> Records to process
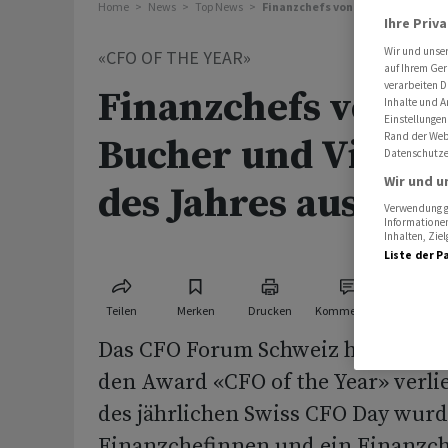
Home
News
Top News
Finanzchefs von ABB, Bucher und
Ihre Priv
Wir und unse
«CFO OF THE YEAR»
auf Ihrem Ger
verarbeiten D
Finanzchefs von A
Inhalte und A
Einstellungen
Rand der Webs
Bucher und Vitra a
Datenschutze
Wir und u
des Jahres ausgeze
Verwendung ge
Informationen
Inhalten, Zi
Liste der P
Teilen
Merken
Drucken
Kommentare
Das CFO Forum Schweiz hat zum v
den Award «CFO of the Year» verli
des jährlichen Swiss CFO Day wur
Finanzchefinnen und ein Finanzch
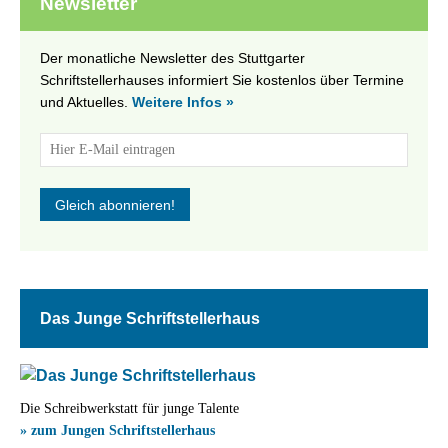
Newsletter
Der monatliche Newsletter des Stuttgarter
Schriftstellerhauses informiert Sie kostenlos über Termine
und Aktuelles.
Weitere Infos »
Das Junge Schriftstellerhaus
Die Schreibwerkstatt für junge Talente
» zum Jungen Schriftstellerhaus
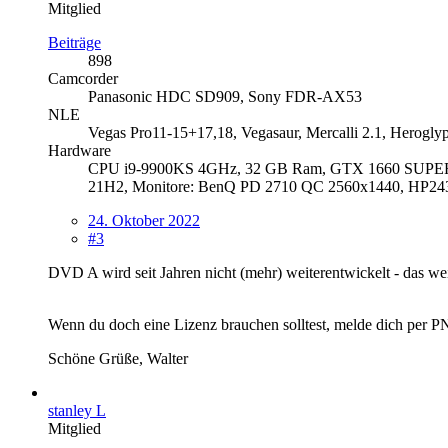
Mitglied
Beiträge
898
Camcorder
Panasonic HDC SD909, Sony FDR-AX53
NLE
Vegas Pro11-15+17,18, Vegasaur, Mercalli 2.1, Herogly
Hardware
CPU i9-9900KS 4GHz, 32 GB Ram, GTX 1660 SUPER,
21H2, Monitore: BenQ PD 2710 QC 2560x1440, HP24
24. Oktober 2022
#3
DVD A wird seit Jahren nicht (mehr) weiterentwickelt - das wei
Wenn du doch eine Lizenz brauchen solltest, melde dich per PN
Schöne Grüße, Walter
stanley L
Mitglied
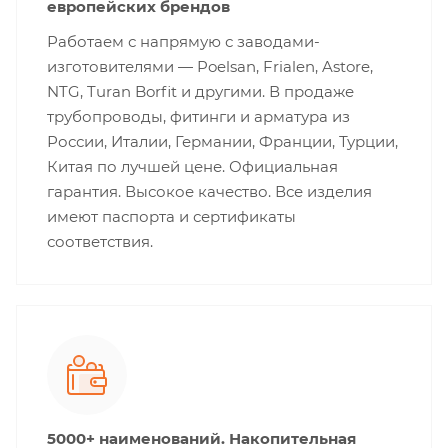
европейских брендов
Работаем с напрямую с заводами-
изготовителями — Poelsan, Frialen, Astore,
NTG, Turan Borfit и другими. В продаже
трубопроводы, фитинги и арматура из
России, Италии, Германии, Франции, Турции,
Китая по лучшей цене. Официальная
гарантия. Высокое качество. Все изделия
имеют паспорта и сертификаты
соответствия.
5000+ наименований. Накопительная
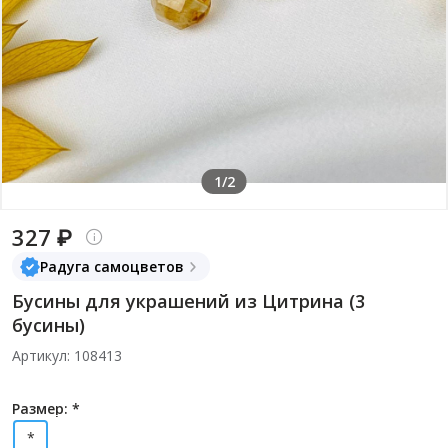
1/2
327 ₽
Радуга самоцветов
Бусины для украшений из Цитрина (3
бусины)
Артикул: 108413
Размер: *
*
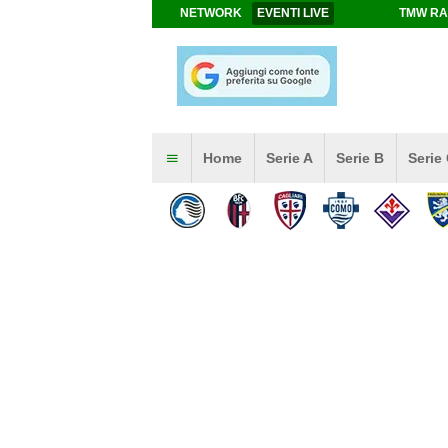
NETWORK
EVENTI LIVE
TMW RA
Home
Serie A
Serie B
Serie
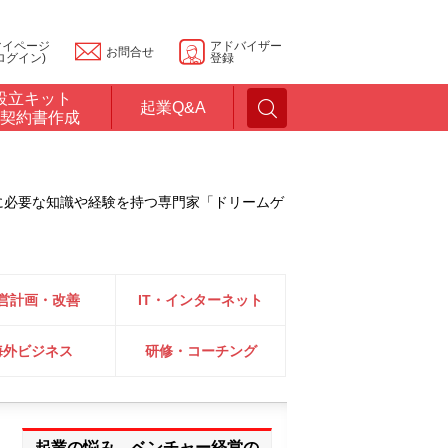
マイページ
アドバイザー
お問合せ
ログイン)
登録
設立キット
起業Q&A
契約書作成
に必要な知識や経験を持つ専門家「ドリームゲ
営計画・改善
IT・インターネット
海外ビジネス
研修・コーチング
起業の悩み、ベンチャー経営の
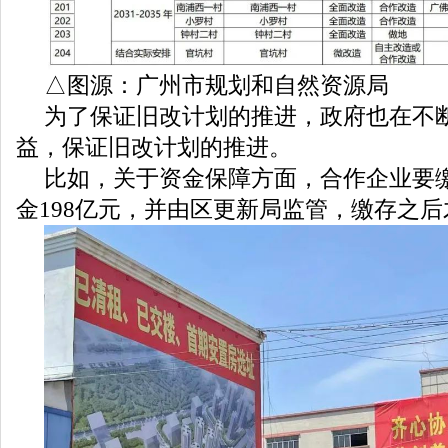
△图源：广州市规划和自然资源局
为了保证旧改计划的推进，政府也在不
益，保证旧改计划的推进。
比如，关于资金保障方面，合作企业要
金198亿元，并由区更新局监管，缴存之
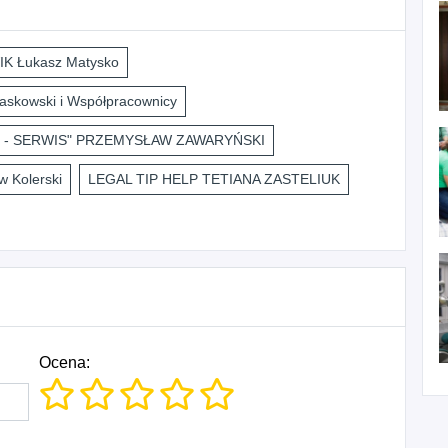
K Łukasz Matysko
askowski i Współpracownicy
 - SERWIS" PRZEMYSŁAW ZAWARYŃSKI
 Kolerski
LEGAL TIP HELP TETIANA ZASTELIUK
Ocena:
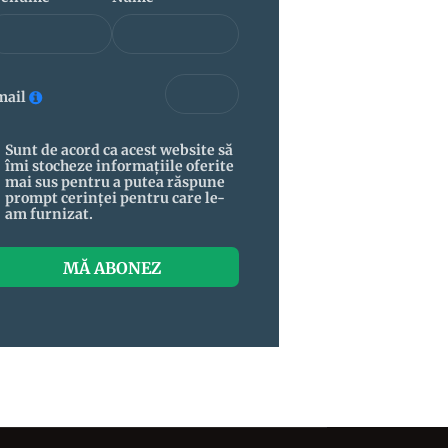
mail
Sunt de acord ca acest website să
îmi stocheze informațiile oferite
mai sus pentru a putea răspune
prompt cerinței pentru care le-
am furnizat.
MĂ ABONEZ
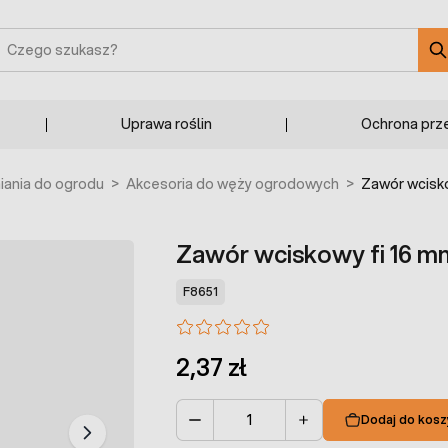
zukaj
Uprawa roślin
Ochrona prz
ania do ogrodu
>
Akcesoria do węży ogrodowych
>
Zawór wcisko
Zawór wciskowy fi 16 mm
F8651
2,37 zł
Dodaj do kosz
Ilość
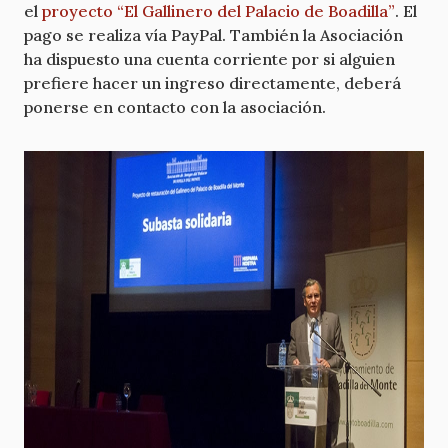
el
proyecto “El Gallinero del Palacio de Boadilla”
. El
pago se realiza vía PayPal. También la Asociación
ha dispuesto una cuenta corriente por si alguien
prefiere hacer un ingreso directamente, deberá
ponerse en contacto con la asociación.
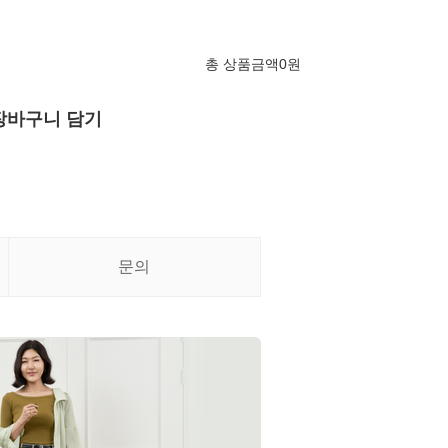
총 상품금액
0
원
장바구니 담기
문의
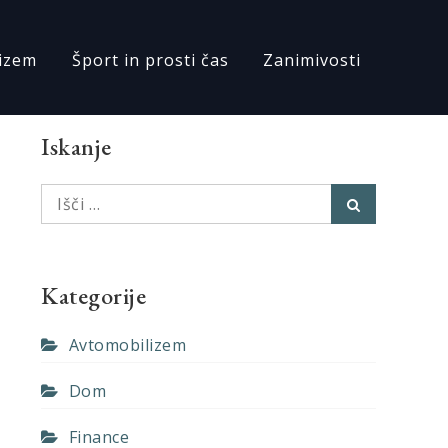
izem
Šport in prosti čas
Zanimivosti
Iskanje
Išči:
Išči
Kategorije
Avtomobilizem
Dom
Finance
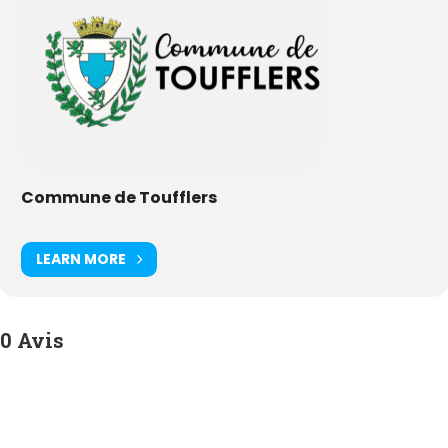
Commune de Toufflers
LEARN MORE
0 Avis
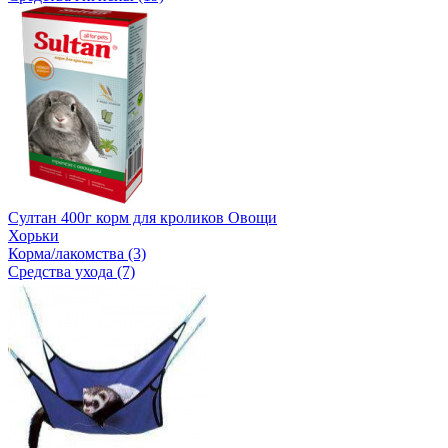
Султан 400г корм для кроликов Овощи
Хорьки
Корма/лакомства (3)
Средства ухода (7)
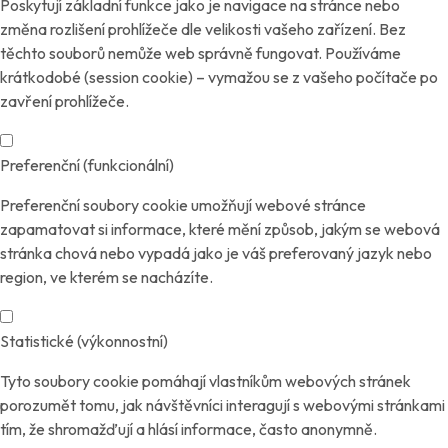
Poskytují základní funkce jako je navigace na stránce nebo
změna rozlišení prohlížeče dle velikosti vašeho zařízení. Bez
těchto souborů nemůže web správně fungovat. Používáme
krátkodobé (session cookie) – vymažou se z vašeho počítače po
zavření prohlížeče.
Preferenční (funkcionální)
Preferenční soubory cookie umožňují webové stránce
zapamatovat si informace, které mění způsob, jakým se webová
stránka chová nebo vypadá jako je váš preferovaný jazyk nebo
region, ve kterém se nacházíte.
Statistické (výkonnostní)
Tyto soubory cookie pomáhají vlastníkům webových stránek
porozumět tomu, jak návštěvníci interagují s webovými stránkami
tím, že shromažďují a hlásí informace, často anonymně.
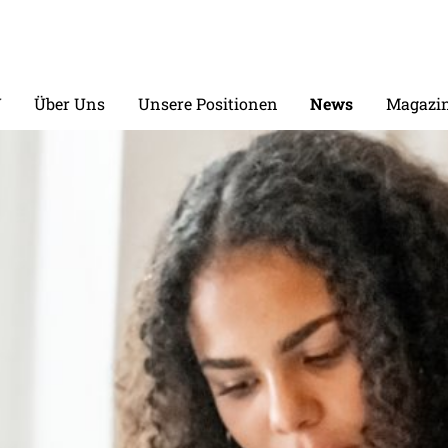
V
Über Uns
Unsere Positionen
News
Magazin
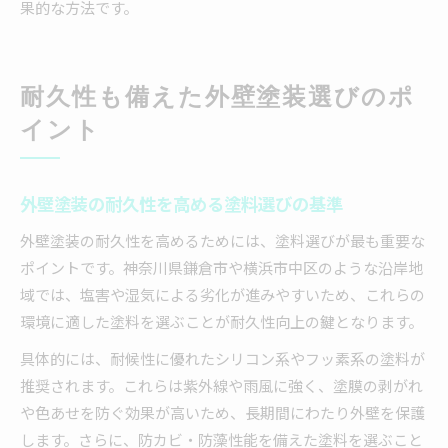
果的な方法です。
耐久性も備えた外壁塗装選びのポ
イント
外壁塗装の耐久性を高める塗料選びの基準
外壁塗装の耐久性を高めるためには、塗料選びが最も重要な
ポイントです。神奈川県鎌倉市や横浜市中区のような沿岸地
域では、塩害や湿気による劣化が進みやすいため、これらの
環境に適した塗料を選ぶことが耐久性向上の鍵となります。
具体的には、耐候性に優れたシリコン系やフッ素系の塗料が
推奨されます。これらは紫外線や雨風に強く、塗膜の剥がれ
や色あせを防ぐ効果が高いため、長期間にわたり外壁を保護
します。さらに、防カビ・防藻性能を備えた塗料を選ぶこと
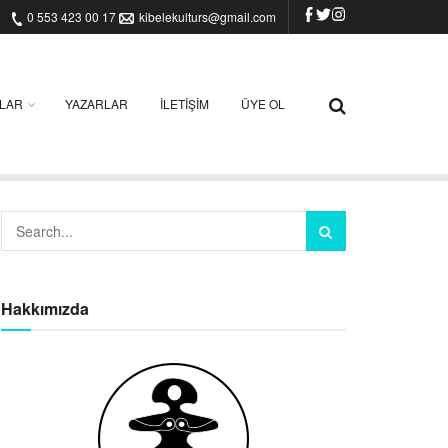
0 553 423 00 17
kibelekulturs@gmail.com
ILAR
YAZARLAR
İLETIŞIM
ÜYE OL
Hakkımızda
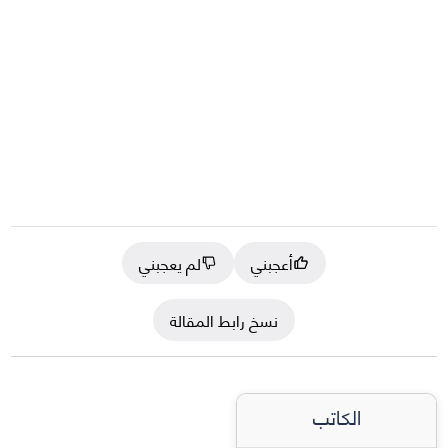
أعجبني
لم يعجبني
نسخ رابط المقالة
الكاتب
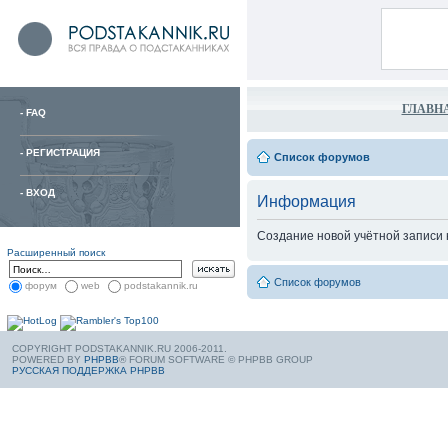
ГЛАВН
-
FAQ
-
РЕГИСТРАЦИЯ
Список форумов
-
ВХОД
Информация
Создание новой учётной записи
Расширенный поиск
Список форумов
форум
web
podstakannik.ru
COPYRIGHT PODSTAKANNIK.RU 2006-2011.
POWERED BY
PHPBB
® FORUM SOFTWARE © PHPBB GROUP
РУССКАЯ ПОДДЕРЖКА PHPBB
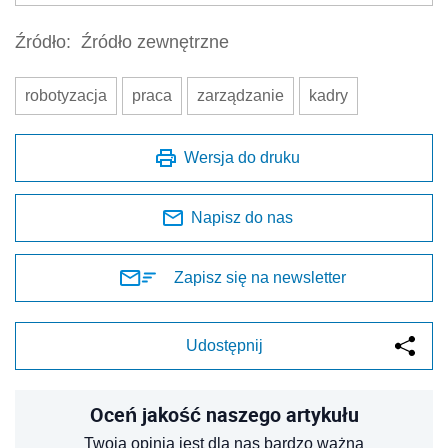
Źródło:
Źródło zewnętrzne
robotyzacja
praca
zarządzanie
kadry
Wersja do druku
Napisz do nas
Zapisz się na newsletter
Udostępnij
Oceń jakość naszego artykułu
Twoja opinia jest dla nas bardzo ważna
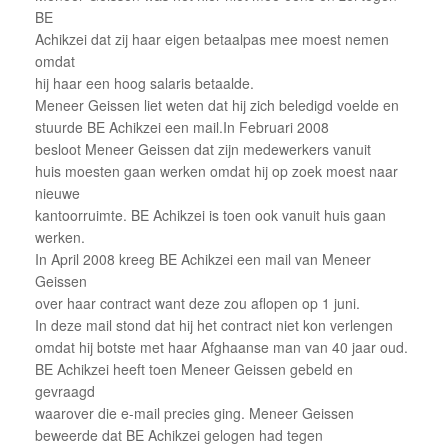
BE
Achikzei dat zij haar eigen betaalpas mee moest nemen
omdat
hij haar een hoog salaris betaalde.
Meneer Geissen liet weten dat hij zich beledigd voelde en
stuurde BE Achikzei een mail.In Februari 2008
besloot Meneer Geissen dat zijn medewerkers vanuit
huis moesten gaan werken omdat hij op zoek moest naar
nieuwe
kantoorruimte. BE Achikzei is toen ook vanuit huis gaan
werken.
In April 2008 kreeg BE Achikzei een mail van Meneer
Geissen
over haar contract want deze zou aflopen op 1 juni.
In deze mail stond dat hij het contract niet kon verlengen
omdat hij botste met haar Afghaanse man van 40 jaar oud.
BE Achikzei heeft toen Meneer Geissen gebeld en
gevraagd
waarover die e-mail precies ging. Meneer Geissen
beweerde dat BE Achikzei gelogen had tegen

> Work order
Report every line in the entries above that contains the string "prohlížeče", copying each such line in full. Case counts.

> Your solution
změna rozlišení prohlížeče dle velikosti vašeho zařízení. Bez
zavření prohlížeče.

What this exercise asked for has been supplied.